Concordava com a existência de uma unidade básica de urgência na zona do Biscainho (Coruche). Isto antes da Auto-Estrada 13 estar feita.

 

 

Entretanto foi criada uma unidade básica em Coruche que não tem funcionado por falta de profissionais. Será que faz sentido avançar com este projecto?

 

Não me parece que seja crucial para a saúde da população a sua abertura. A unidade de Coruche acabou por pagar em função da época em que veio ao mundo. Não há recursos humanos médicos e também não será este o momento financeiro ideal para a sua abertura.

 

 

Não é portanto um equipamento de grande necessidade?

 

Estruturas de proximidade foram coisas que andámos a distribuir durante anos, desde quase o 25 de Abril de 1974. Agora e dado que temos que repensar o Serviço Nacional de Saúde tendo em conta a sustentabilidade e a racionalidade de recursos humanos, não é no momento uma estrutura que seja essencial para o distrito.

 

in O Mirante

 

O Hospital de Santarém está sempre pelas costuras e não é raro dizerem ao doente para ir para casa porque necessitam das camas. Não é raro, Sr. Director., os familiares esperarem à chuva notícias dos seus familiares nas urgências apinhadas! Por isso acho que a óptica deste Sr. Director não é a melhor para os doentes, muito menos para os de Coruche.

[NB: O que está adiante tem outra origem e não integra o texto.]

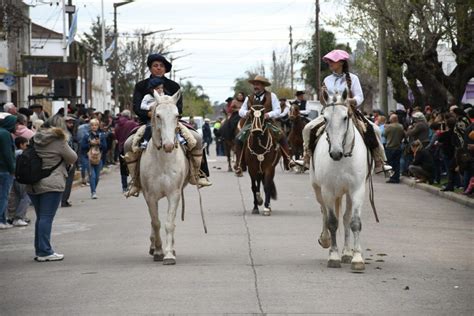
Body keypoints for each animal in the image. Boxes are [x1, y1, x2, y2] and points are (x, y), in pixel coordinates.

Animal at [142, 90, 190, 266]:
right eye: (157, 115)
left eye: (177, 115)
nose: (168, 145)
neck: (163, 160)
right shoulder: (150, 196)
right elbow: (156, 223)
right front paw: (158, 251)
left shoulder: (174, 194)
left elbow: (169, 223)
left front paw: (169, 254)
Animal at [312, 89, 370, 272]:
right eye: (325, 118)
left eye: (346, 117)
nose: (335, 153)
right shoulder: (328, 191)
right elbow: (332, 222)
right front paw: (333, 256)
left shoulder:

Quanto ao facto de dizer que a "Unidade de Coruche não é de momento uns estrutura que seja essencial para o distrito", que a política de proximidade está errada porque possivelmente o Sr. Director vive numa cidade não é? Acontece que só no concelho de Coruche existem cerca de 21.000 pessoas que para si não fazem parte do "distrito".

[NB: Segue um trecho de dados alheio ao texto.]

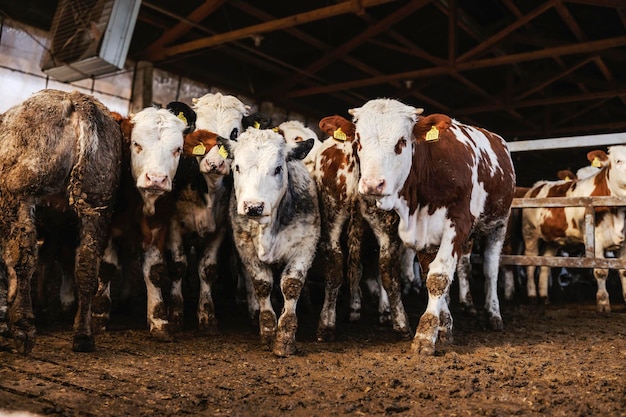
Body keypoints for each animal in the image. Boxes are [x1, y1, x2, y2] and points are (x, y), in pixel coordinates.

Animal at [0, 89, 121, 352]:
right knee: (86, 267)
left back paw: (23, 327)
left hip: (22, 195)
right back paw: (83, 336)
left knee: (25, 258)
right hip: (96, 208)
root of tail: (77, 99)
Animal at [227, 128, 320, 356]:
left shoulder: (306, 245)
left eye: (278, 168)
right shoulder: (244, 246)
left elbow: (291, 284)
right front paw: (268, 331)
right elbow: (262, 284)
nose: (253, 206)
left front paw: (285, 337)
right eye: (237, 166)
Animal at [348, 98, 516, 354]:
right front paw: (444, 327)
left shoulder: (459, 223)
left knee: (490, 268)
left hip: (499, 223)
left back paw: (493, 314)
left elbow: (439, 275)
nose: (373, 184)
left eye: (402, 141)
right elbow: (430, 274)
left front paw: (425, 335)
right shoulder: (421, 234)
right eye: (358, 142)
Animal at [520, 145, 624, 310]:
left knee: (546, 263)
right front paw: (603, 303)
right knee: (530, 263)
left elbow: (623, 271)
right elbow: (601, 271)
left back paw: (544, 296)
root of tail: (537, 185)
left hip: (553, 240)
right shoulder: (595, 242)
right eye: (618, 160)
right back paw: (532, 296)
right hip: (530, 234)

É fácil cair no erro de achar que os outros vivem bem sem aquilo que nos tem sido dado toda a vida.

A maior parte das coisas da vida só são valorizadas a partir do momento que as perdemos ou somos privados delas.

Um decisor na área da saúde deve perceber a importância dos cuidados de saúde, as necessidades de quem depende dela e isso significa que deve ser dotado de uma certa empatia de modo a resolver quer os problemas de verbas quer os problemas dos utentes.

 

A afirmação: "Ter muitos serviços ou muitos hospitais não significa que as pessoas sejam melhor atendidas", faz sentido, mas o que me diz da "ter poucos serviços ou poucos hospitais não significa que as pessoas sejam melhor atendidas"?!, na verdade não são! Gera-se o caos e as pessoas passam horas para serem atendidas. Nada que preocupe o Sr. Director que, possivelmente, mal tem algum problema entra pela "porta do cavalo".....

Falem com as pessoas..... vão lá e falem com os utentes! Ninguém responsabiliza os médicos por nada....

Consta que existe um cirurgião lá no hospital de Santarém de que se suspeita ter sido o responsável pela morte de vários doentes (pessoalmente tenho conhecimento de dois) e, acham que sofreu algumas consequências? nop, acima dele ninguém fala e os colegas desmarcam-se quando se fala em advogados ou tribunais. "Quem não castiga o mal ordena que ele se faça" Dizia Leonardo da Vinci!

Quantos já pareceram a caminho de santarém que se salvariam coso tivessem uma urgência mais perto? No que toca a urgências todos os segundos e distâncias contam amigos .... e, quem disser o contrário estará a mentir.

A centralização de recursos só funcionaria se existisse equipamentos, gente e espaços que dessem para organizar os serviços e atender todas as pessoas, como não existem, não funciona.